We must stop asking if we will engage in a life of justice, but rather where God is leading us to live and give and who He is leading us to serve.

Justice and Jesus are inseparable, and that is why I have no moment of choosing to care about justice, other than the moment I chose to surrender my life to Christ.





- - - - - - - - 



I spent the past few weeks in Ferguson, MO, participating in non-violent protests about Mike Brown's death, the non-indictment of Darren Wilson, the mass incarceration of black and brown men in the US, and other systemic injustices. This experience has truly changed my life. As I just said, I've always cared about justice, my passion runs even deeper now. I'm processing the many things I have seen, the ways I've been challenged, the places I've grown. My faith and relationship with the Lord have grown and my eyes have been opened to seeing God as so much bigger than ever before. Over the next few weeks and months, I will be writing about this experience.
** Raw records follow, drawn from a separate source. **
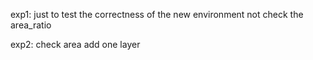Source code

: exp1:
just to test the correctness of the new environment
not check the area_ratio

exp2:
check area
add one layer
Some of these writings will be more about what I've seen and more in regards to the issues regarding Mike Brown and this movement that has sprung from his tragic death, my experience in Ferguson, giving more information than the mainstream media gives, and such. I will also be writing about how this has challenged me and grown me as a person and in my faith. I'll share photographs, potentially some poetry, and the random ramblings of my 2:00AM brain (aka this post). Please engage with me, with questions, comments, concerns. I have been changed, I hope you will be too.